If you decide to contribute more to the pension now, the fact that you are not paying down your mortgage, should not be a major worry.

As you expect to sell the half owned property in the near future, you will halving the mortgage on your home anyway.

Brendan
 
Hi Brendan

I may have misunderstood your post but you seem to be advocating paying down the (deductible, tracker) mortgage on the rental property ahead of paying down the (non-deductible, non-tracker) mortgage on the PDH.

Is that what you meant to say?
 
You have €230k in your pensions and you are contributing €46k more each year. That seems like a lot to me. After 17 years, you will have a very big pension fund. Don't forget that your pension is taxed when it's received as a pension. You get around 25% of the fund tax-free under the current legislation, but that may well change within 17 years. Of course, it could become more favourable as well.
Is our pension contribution each year not €32k (20% of 85k+75K)?

You have mortgage protection covering the €380k - I don't think you need any further life insurance with your wealth. It's also likely that you have some cover within your pension fund.
We actually have mortgage cover for around €450k as we got it before we reduced the mortgage. I could probably cancel this and get it cheaper now.

Who is the tracker mortgage with?
It's with UB so no hope of changing. We are happy to hang on to this asset I think anyway but I see your point.

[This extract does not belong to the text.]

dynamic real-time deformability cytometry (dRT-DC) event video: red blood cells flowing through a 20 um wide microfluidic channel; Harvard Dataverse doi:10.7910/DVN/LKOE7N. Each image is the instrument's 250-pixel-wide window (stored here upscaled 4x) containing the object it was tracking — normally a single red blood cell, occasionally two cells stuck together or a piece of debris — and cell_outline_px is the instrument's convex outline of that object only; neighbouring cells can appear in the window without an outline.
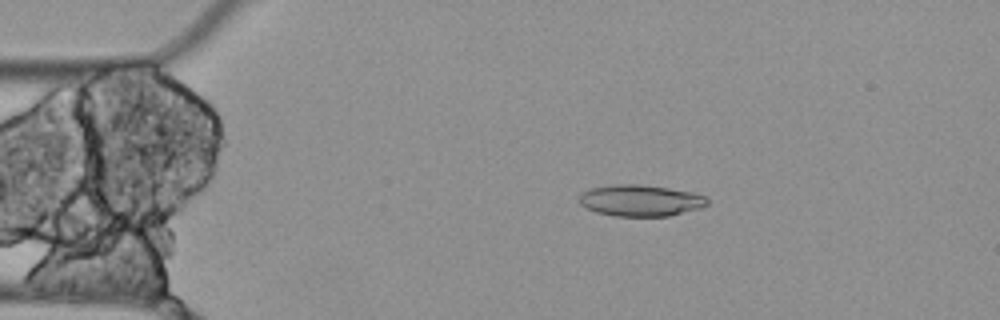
{"species": "Egyptian fruit bat (a non-hibernating species)", "species_latin": "Rousettus aegyptiacus", "temperature_condition": "cold", "stored_images_in_passage": 4, "camera_frame_rate_fps": 3000, "um_per_image_px": 0.085, "animal": {"sex": "female"}, "frame": {"image": 1, "passage_image": 3, "time_ms": 0.667, "image_size_px": [1000, 320], "cell_outline_px": [[708, 204], [700, 208], [668, 216], [616, 216], [596, 212], [580, 204], [576, 200], [580, 192], [592, 188], [612, 184], [640, 184], [668, 188], [692, 192], [704, 196], [708, 200]], "centroid_in_image_um": [54.39, 17.03], "position_along_channel_um": 30.6, "area_um2": 23.52}}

Thanks you both for the replies - they kind of confirm my own thoughts which is helpful and puts my mind at ease that I'm on the right track.
 
You look as if you are doing pretty well Shark T, there is nothing that really jumps out.

You might be a bit light on life cover. If something happened to either of you, mortgages are paid off, widow (er)s pension, rental income. Will that be enough to replace lost income and comfort money (it's hard to imagine the impact of a parent dying).

Have you talked about what secondary schools you would like your children to go to? Private schools are €6k - €7k a year. Add in college and you're looking at a fair whack. It's no harm in looking at putting structures in place now to fund school and college in the future, especially as your kids are so closely aged, there will be a lot of overlap. The earlier you start saving the less it will cost you.

But well done, you are in a great financial position.



Steven
www.bluewaterfp.ie
 
Thanks Steven, Valid points and something I will have to take account of also. I think I was unclear but we only have one child at the moment. But hope for another. Schooling will be public but college hopefully will be a consideration so something we will have to plan for.

I'll have to give the life cover a bit more consideration.